__WORK ITEM__:
Convert the text lines of all the records below into a Markdown table with a Row column for the row number and a Line column for the line, omitting blank lines. Leave the pictures out of the answer.
════════
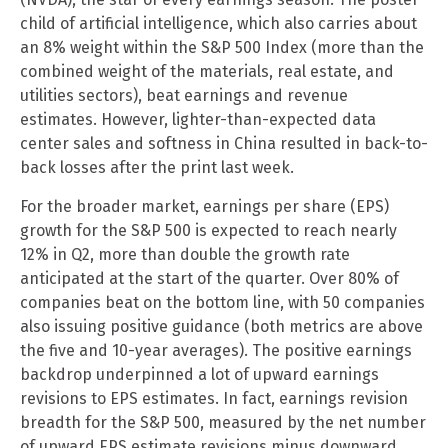
child of artificial intelligence, which also carries about
an 8% weight within the S&P 500 Index (more than the
combined weight of the materials, real estate, and
utilities sectors), beat earnings and revenue
estimates. However, lighter-than-expected data
center sales and softness in China resulted in back-to-
back losses after the print last week.
For the broader market, earnings per share (EPS)
growth for the S&P 500 is expected to reach nearly
12% in Q2, more than double the growth rate
anticipated at the start of the quarter. Over 80% of
companies beat on the bottom line, with 50 companies
also issuing positive guidance (both metrics are above
the five and 10-year averages). The positive earnings
backdrop underpinned a lot of upward earnings
revisions to EPS estimates. In fact, earnings revision
breadth for the S&P 500, measured by the net number
of upward EPS estimate revisions minus downward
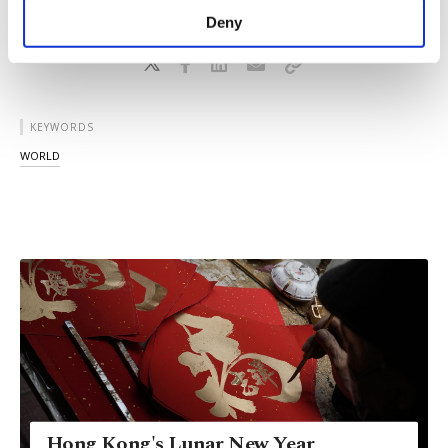
make our website more functional and
Deny
personal as well as for advertising/marketing
activities for you. You can set your cookie
preferences through the panel below. To learn
more about cookies, you can click on the
Settings button and read our
Cookie
KEYWORDS
Information Text
.
WORLD
Hong Kong's Lunar New Year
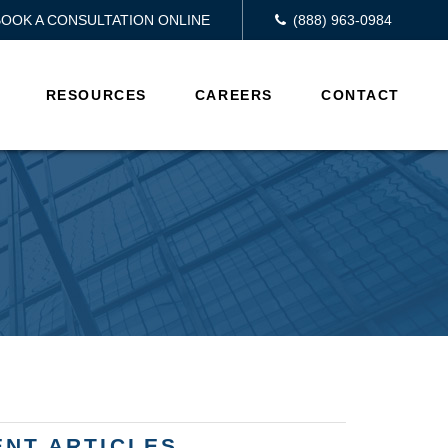
BOOK A CONSULTATION ONLINE
(888) 963-0984
RESOURCES
CAREERS
CONTACT
ENT ARTICLES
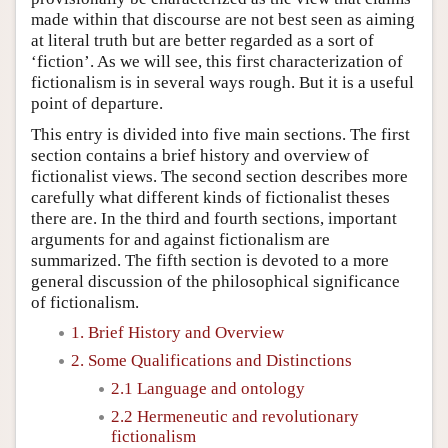
made within that discourse are not best seen as aiming
at literal truth but are better regarded as a sort of
‘fiction’. As we will see, this first characterization of
fictionalism is in several ways rough. But it is a useful
point of departure.
This entry is divided into five main sections. The first
section contains a brief history and overview of
fictionalist views. The second section describes more
carefully what different kinds of fictionalist theses
there are. In the third and fourth sections, important
arguments for and against fictionalism are
summarized. The fifth section is devoted to a more
general discussion of the philosophical significance
of fictionalism.
1. Brief History and Overview
2. Some Qualifications and Distinctions
2.1 Language and ontology
2.2 Hermeneutic and revolutionary
fictionalism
════════
__SOLUTION BELOW__:
| Row | Line |
|---|---|
| 1 | child of artificial intelligence, which also carries about |
| 2 | an 8% weight within the S&P 500 Index (more than the |
| 3 | combined weight of the materials, real estate, and |
| 4 | utilities sectors), beat earnings and revenue |
| 5 | estimates. However, lighter-than-expected data |
| 6 | center sales and softness in China resulted in back-to- |
| 7 | back losses after the print last week. |
| 8 | For the broader market, earnings per share (EPS) |
| 9 | growth for the S&P 500 is expected to reach nearly |
| 10 | 12% in Q2, more than double the growth rate |
| 11 | anticipated at the start of the quarter. Over 80% of |
| 12 | companies beat on the bottom line, with 50 companies |
| 13 | also issuing positive guidance (both metrics are above |
| 14 | the five and 10-year averages). The positive earnings |
| 15 | backdrop underpinned a lot of upward earnings |
| 16 | revisions to EPS estimates. In fact, earnings revision |
| 17 | breadth for the S&P 500, measured by the net number |
| 18 | of upward EPS estimate revisions minus downward |
| 19 | make our website more functional and |
| 20 | Deny |
| 21 | personal as well as for advertising/marketing |
| 22 | activities for you. You can set your cookie |
| 23 | preferences through the panel below. To learn |
| 24 | more about cookies, you can click on the |
| 25 | Settings button and read our |
| 26 | Cookie |
| 27 | KEYWORDS |
| 28 | Information Text |
| 29 | . |
| 30 | WORLD |
| 31 | Hong Kong's Lunar New Year |
| 32 | BOOK A CONSULTATION ONLINE |
| 33 | (888) 963-0984 |
| 34 | RESOURCES |
| 35 | CAREERS |
| 36 | CONTACT |
| 37 | ENT ARTICLES |
| 38 | made within that discourse are not best seen as aiming |
| 39 | at literal truth but are better regarded as a sort of |
| 40 | ‘fiction’. As we will see, this first characterization of |
| 41 | fictionalism is in several ways rough. But it is a useful |
| 42 | point of departure. |
| 43 | This entry is divided into five main sections. The first |
| 44 | section contains a brief history and overview of |
| 45 | fictionalist views. The second section describes more |
| 46 | carefully what different kinds of fictionalist theses |
| 47 | there are. In the third and fourth sections, important |
| 48 | arguments for and against fictionalism are |
| 49 | summarized. The fifth section is devoted to a more |
| 50 | general discussion of the philosophical significance |
| 51 | of fictionalism. |
| 52 | 1. Brief History and Overview |
| 53 | 2. Some Qualifications and Distinctions |
| 54 | 2.1 Language and ontology |
| 55 | 2.2 Hermeneutic and revolutionary |
| 56 | fictionalism |